Be honest about where you fit:
• Families already holding significant property portfolios: Substantial savings across multiple transfers.
• Business owners preparing succession plans: The family business exemption directly targets you.
• Parents wanting to gift property to adult children: Currently restricted by the €250,000 threshold; this removes that cap.
• Young renters with no inherited property: No direct financial benefit from this policy.
• Workers struggling with rental affordability or first-time home purchases: This doesn't address your immediate housing access crisis.

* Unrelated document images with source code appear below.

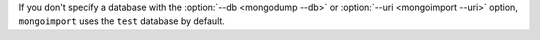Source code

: If you don't specify a database with the :option:`--db <mongodump --db>` or 
:option:`--uri <mongoimport --uri>` option, ``mongoimport`` uses the 
``test`` database by default.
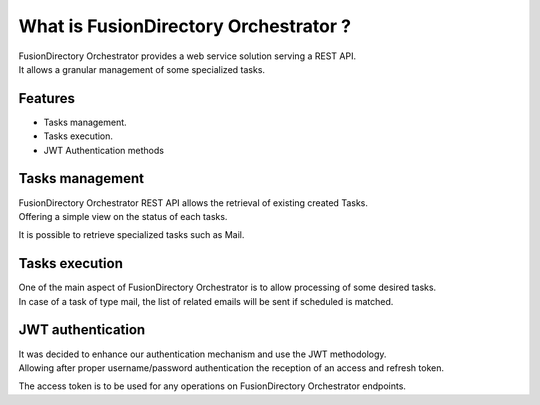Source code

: What is FusionDirectory Orchestrator ?
======================================

| FusionDirectory Orchestrator provides a web service solution serving a REST API.
| It allows a granular management of some specialized tasks.

Features
^^^^^^^^

- Tasks management.
- Tasks execution.
- JWT Authentication methods


Tasks management
^^^^^^^^^^^^^^^^

| FusionDirectory Orchestrator REST API allows the retrieval of existing created Tasks.  
| Offering a simple view on the status of each tasks. 

It is possible to retrieve specialized tasks such as Mail. 

Tasks execution
^^^^^^^^^^^^^^^

| One of the main aspect of FusionDirectory Orchestrator is to allow processing of some desired tasks.
| In case of a task of type mail, the list of related emails will be sent if scheduled is matched.

JWT authentication
^^^^^^^^^^^^^^^^^^

| It was decided to enhance our authentication mechanism and use the JWT methodology.
| Allowing after proper username/password authentication the reception of an access and refresh token.

The access token is to be used for any operations on FusionDirectory Orchestrator endpoints.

Both major parties are addressing different problems: PN focuses on retaining wealth within families that already have assets; Labour focuses on getting first-time buyers into the property market. Neither policy directly solves the immediate cost-of-living crisis facing younger workers. Understand which policy actually addresses your family's situation.
The Revenue Question
The Partit Nazzjonalista has stated it will demonstrate how a Nationalist government would generate revenue before detailing spending commitments. Yet no formal costing for eliminating these inheritance duties has been published. Given that Malta operates under EU fiscal rules and faces increasing pressure on public finances, the feasibility question remains: can the government simultaneously cut property transfer revenues and expand other commitments without structural adjustments elsewhere? This is a legitimate question to raise with candidates and to consider when voting.
With the Malta Electoral Commission confirming turnout is expected to exceed 90%—typical for Maltese general elections—these competing visions will be resolved decisively on May 30. The outcome will determine not just tax policy but also signal whether voters prioritize intergenerational wealth consolidation or immediate cost-of-living relief.